**The task**
The data must be returned in full and exactly as given.

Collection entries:
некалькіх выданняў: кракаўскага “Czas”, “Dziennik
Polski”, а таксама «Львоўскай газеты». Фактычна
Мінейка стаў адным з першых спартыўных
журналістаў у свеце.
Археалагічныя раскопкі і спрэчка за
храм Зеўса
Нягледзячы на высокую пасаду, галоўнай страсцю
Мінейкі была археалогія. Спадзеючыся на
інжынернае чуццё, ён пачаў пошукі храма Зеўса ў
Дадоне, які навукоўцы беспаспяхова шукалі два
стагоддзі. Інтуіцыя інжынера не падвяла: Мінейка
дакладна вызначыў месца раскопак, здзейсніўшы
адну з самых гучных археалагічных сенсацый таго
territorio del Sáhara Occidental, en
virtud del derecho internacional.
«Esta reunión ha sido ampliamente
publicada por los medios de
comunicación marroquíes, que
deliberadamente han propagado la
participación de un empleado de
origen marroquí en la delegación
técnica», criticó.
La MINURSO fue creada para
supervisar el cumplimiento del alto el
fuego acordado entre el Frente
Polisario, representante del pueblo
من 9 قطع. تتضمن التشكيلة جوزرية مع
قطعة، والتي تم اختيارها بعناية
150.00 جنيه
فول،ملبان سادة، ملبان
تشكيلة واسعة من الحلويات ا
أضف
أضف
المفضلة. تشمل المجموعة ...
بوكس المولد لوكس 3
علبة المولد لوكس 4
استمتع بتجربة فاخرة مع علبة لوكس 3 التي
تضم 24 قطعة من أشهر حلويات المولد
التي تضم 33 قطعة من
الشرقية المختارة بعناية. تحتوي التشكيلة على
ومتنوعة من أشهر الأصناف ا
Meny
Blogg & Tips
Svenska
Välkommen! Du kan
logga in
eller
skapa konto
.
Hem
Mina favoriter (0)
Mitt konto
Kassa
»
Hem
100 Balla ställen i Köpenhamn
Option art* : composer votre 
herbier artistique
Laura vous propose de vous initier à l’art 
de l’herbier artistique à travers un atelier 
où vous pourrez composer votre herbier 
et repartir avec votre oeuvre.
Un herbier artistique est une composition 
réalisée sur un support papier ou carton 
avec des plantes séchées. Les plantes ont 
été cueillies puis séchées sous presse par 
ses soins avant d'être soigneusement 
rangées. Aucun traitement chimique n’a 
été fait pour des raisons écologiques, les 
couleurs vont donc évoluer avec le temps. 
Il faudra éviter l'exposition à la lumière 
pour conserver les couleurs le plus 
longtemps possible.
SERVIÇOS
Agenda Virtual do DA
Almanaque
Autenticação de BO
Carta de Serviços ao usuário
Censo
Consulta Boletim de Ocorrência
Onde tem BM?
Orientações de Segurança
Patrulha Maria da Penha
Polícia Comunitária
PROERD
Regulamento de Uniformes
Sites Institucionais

**Exercise solution**
некалькіх выданняў: кракаўскага “Czas”, “Dziennik
Polski”, а таксама «Львоўскай газеты». Фактычна
Мінейка стаў адным з першых спартыўных
журналістаў у свеце.
Археалагічныя раскопкі і спрэчка за
храм Зеўса
Нягледзячы на высокую пасаду, галоўнай страсцю
Мінейкі была археалогія. Спадзеючыся на
інжынернае чуццё, ён пачаў пошукі храма Зеўса ў
Дадоне, які навукоўцы беспаспяхова шукалі два
стагоддзі. Інтуіцыя інжынера не падвяла: Мінейка
дакладна вызначыў месца раскопак, здзейсніўшы
адну з самых гучных археалагічных сенсацый таго
territorio del Sáhara Occidental, en
virtud del derecho internacional.
«Esta reunión ha sido ampliamente
publicada por los medios de
comunicación marroquíes, que
deliberadamente han propagado la
participación de un empleado de
origen marroquí en la delegación
técnica», criticó.
La MINURSO fue creada para
supervisar el cumplimiento del alto el
fuego acordado entre el Frente
Polisario, representante del pueblo
من 9 قطع. تتضمن التشكيلة جوزرية مع
قطعة، والتي تم اختيارها بعناية
150.00 جنيه
فول،ملبان سادة، ملبان
تشكيلة واسعة من الحلويات ا
أضف
أضف
المفضلة. تشمل المجموعة ...
بوكس المولد لوكس 3
علبة المولد لوكس 4
استمتع بتجربة فاخرة مع علبة لوكس 3 التي
تضم 24 قطعة من أشهر حلويات المولد
التي تضم 33 قطعة من
الشرقية المختارة بعناية. تحتوي التشكيلة على
ومتنوعة من أشهر الأصناف ا
Meny
Blogg & Tips
Svenska
Välkommen! Du kan
logga in
eller
skapa konto
.
Hem
Mina favoriter (0)
Mitt konto
Kassa
»
Hem
100 Balla ställen i Köpenhamn
Option art* : composer votre 
herbier artistique
Laura vous propose de vous initier à l’art 
de l’herbier artistique à travers un atelier 
où vous pourrez composer votre herbier 
et repartir avec votre oeuvre.
Un herbier artistique est une composition 
réalisée sur un support papier ou carton 
avec des plantes séchées. Les plantes ont 
été cueillies puis séchées sous presse par 
ses soins avant d'être soigneusement 
rangées. Aucun traitement chimique n’a 
été fait pour des raisons écologiques, les 
couleurs vont donc évoluer avec le temps. 
Il faudra éviter l'exposition à la lumière 
pour conserver les couleurs le plus 
longtemps possible.
SERVIÇOS
Agenda Virtual do DA
Almanaque
Autenticação de BO
Carta de Serviços ao usuário
Censo
Consulta Boletim de Ocorrência
Onde tem BM?
Orientações de Segurança
Patrulha Maria da Penha
Polícia Comunitária
PROERD
Regulamento de Uniformes
Sites Institucionais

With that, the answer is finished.